Pour la première fois, un accord de libre-échange conclu par la Suisse comporte des dispositions spécifiques relatives au commerce des produits et services électroniques, aux signatures numériques et à la protection des consommateurs en ligne. Un dispositif précis décrit les mécanismes de collaboration visant à lutter contre les ententes anticoncurrentielles. L'on notera aussi la création d'un forum qui permettra un dialogue direct entre les représentants de l'économie des deux pays.

L'accord de libre-échange dont nous débattons couvre aussi le commerce des produits agricoles de base, concessions douanières comprises. Ceci est possible, car cet accord bilatéral est signé entre la Suisse et le Japon et non entre l'AELE et le Japon. Dans un tel cas, nous aurions ratifié un accord complémentaire spécifique.

En commission, plusieurs problèmes ont soulevé quelques questions. Ainsi, la propriété intellectuelle constitue un chapitre particulier de l'accord, dont les dispositions permettent une protection qui dépasse l'Accord sur les aspects des droits de propriété intellectuelle qui touchent au commerce. Les députés du conseil seront intéressés par le fait de savoir que si le Japon a fait inscrire 5 indications d'origine pour des spécialités régionales, la Suisse a fait inscrire plus de 40 indications qui, outre des produits industriels plus classiques, portent aussi sur des spécialités telles que le gruyère, le kirsch de Zoug ou la viande séchée. La Suisse est par ailleurs liée aux mesures antidumping prévues par l'OMC. Elle en respecte les règles pour qu'on les respecte aussi à son égard. Il n'y a pas de mesures antidumping spécifiques dans l'accord, mais une déclaration spécifique précise les règles qui devraient être appliquées si de telles mesures devenaient nécessaires.

Enfin, quelques commissaires se sont inquiétés des concessions accordées par rapport à certains produits et aliments particuliers. Les concessions faites au Japon en matière de produits et d'aliments particuliers sont très limitées et portent sur des produits exotiques tels que les bonsaïs, le saké, les racines d'igname salées. En contrepartie, la Suisse obtient - je l'ai rappelé - un accord préférentiel pour ses spécialités de fromage, pour la viande séchée, le chocolat, le vin et les cigarettes.

La Commission de politique extérieure s'est montrée convaincue de l'intérêt pour la Suisse de renforcer ses liens économiques avec le Japon. Elle y voit l'occasion d'apporter à la Suisse un souffle économique bienvenu dans le contexte actuel.
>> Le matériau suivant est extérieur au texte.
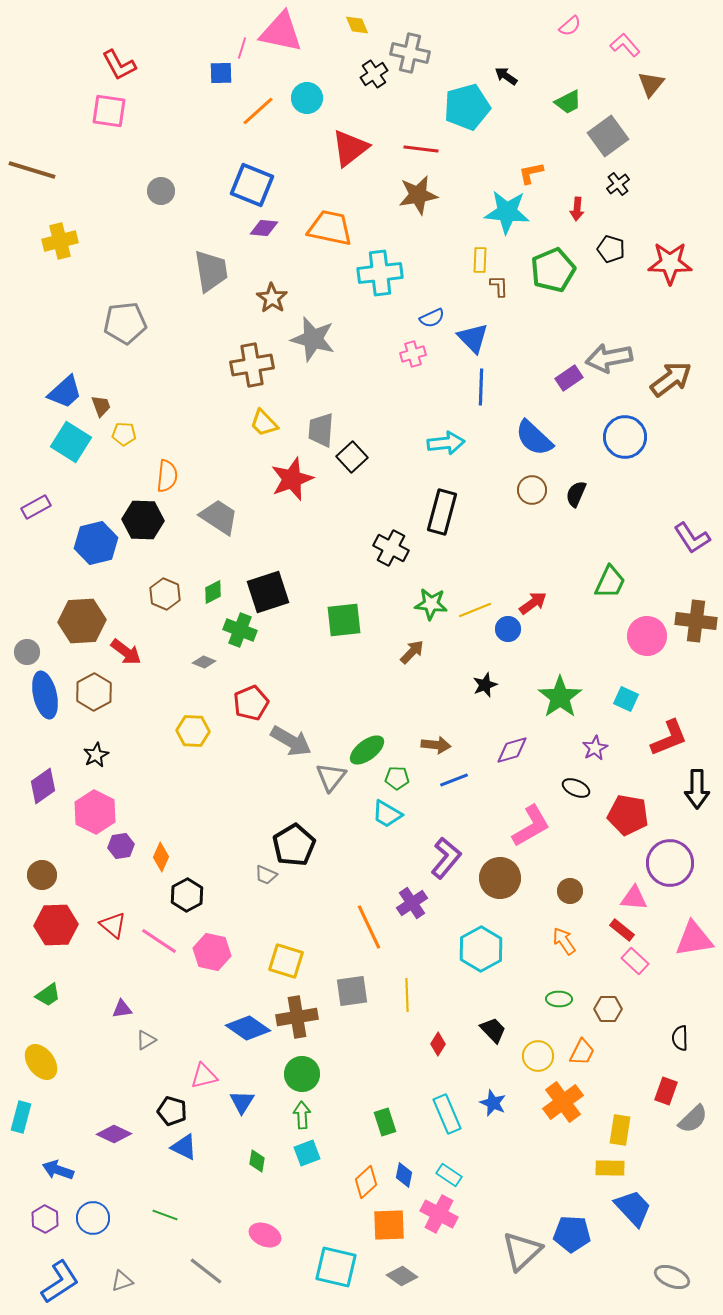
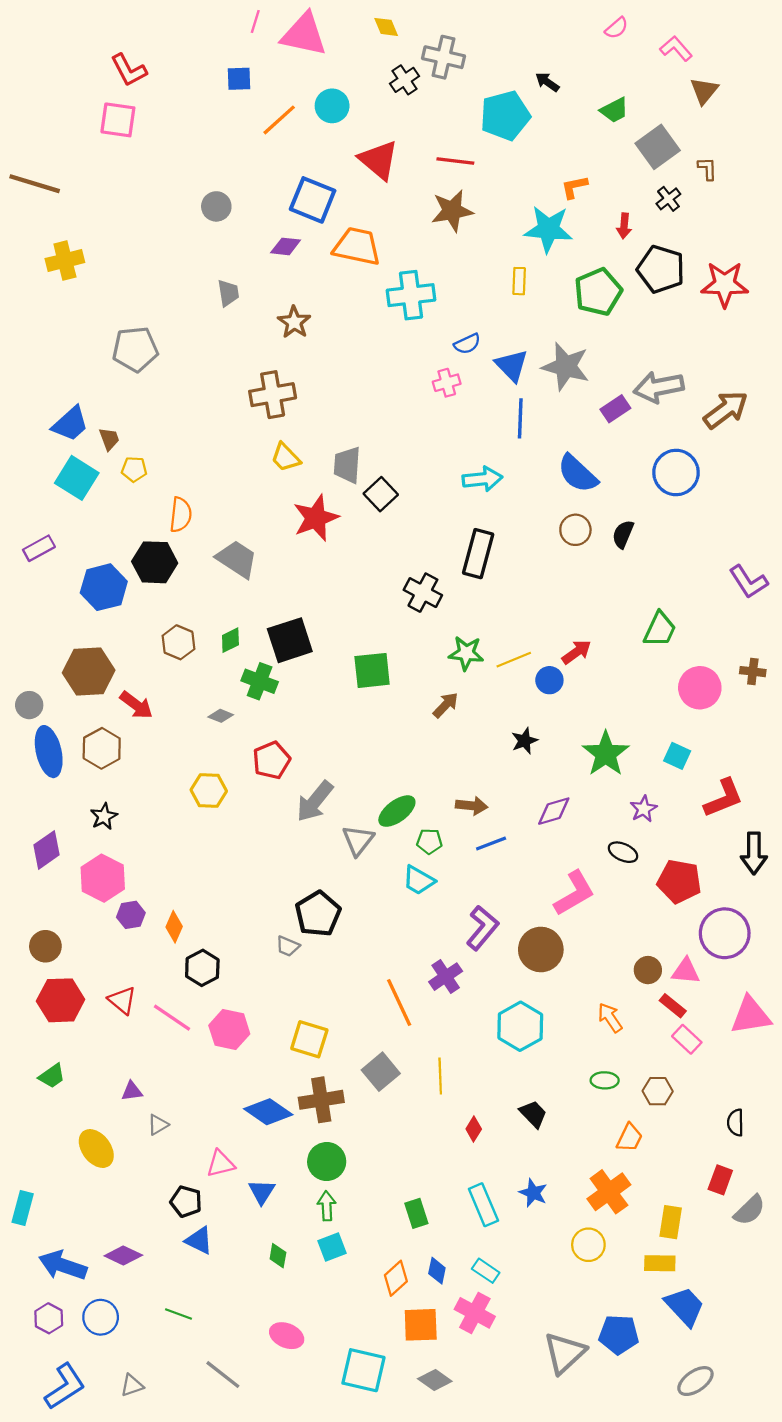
pink line: (242, 48) -> (255, 21), moved
red triangle: (350, 148) -> (379, 160), turned -42
blue square: (252, 185) -> (313, 200), moved
gray circle: (161, 191) -> (216, 206), moved
black pentagon: (611, 249) -> (661, 269), size x1.6
gray trapezoid: (211, 271) -> (228, 293), size x0.6
brown L-shape: (499, 286) -> (707, 169), moved
gray star: (313, 339) -> (566, 367), moved
brown cross: (696, 621) -> (753, 672), size x0.6
gray arrow: (291, 741) -> (315, 801), turned 99
brown circle: (570, 891) -> (648, 970), moved
gray square: (352, 991) -> (381, 1072), turned -32
yellow circle: (538, 1056) -> (588, 1245), moved
yellow ellipse: (41, 1062) -> (96, 1149), moved
purple diamond: (114, 1134) -> (123, 1256), moved
blue arrow: (58, 1170) -> (63, 1265), size x1.4
gray ellipse: (672, 1277) -> (695, 1381), moved, turned -56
Elle s'est prononcée à l'unanimité et aucune abstention en faveur du projet d'arrêté qui vous est soumis aujourd'hui.

Au nom de la commission, je vous propose d'en faire de même. Je vous rappelle que cet arrêté, en fait, vous demande d'approuver deux accords: l'Accord de libre-échange et de partenariat économique entre la Suisse et le Japon proprement dit ainsi que l'Accord de mise en oeuvre entre le Conseil fédéral suisse et le Gouvernement du Japon.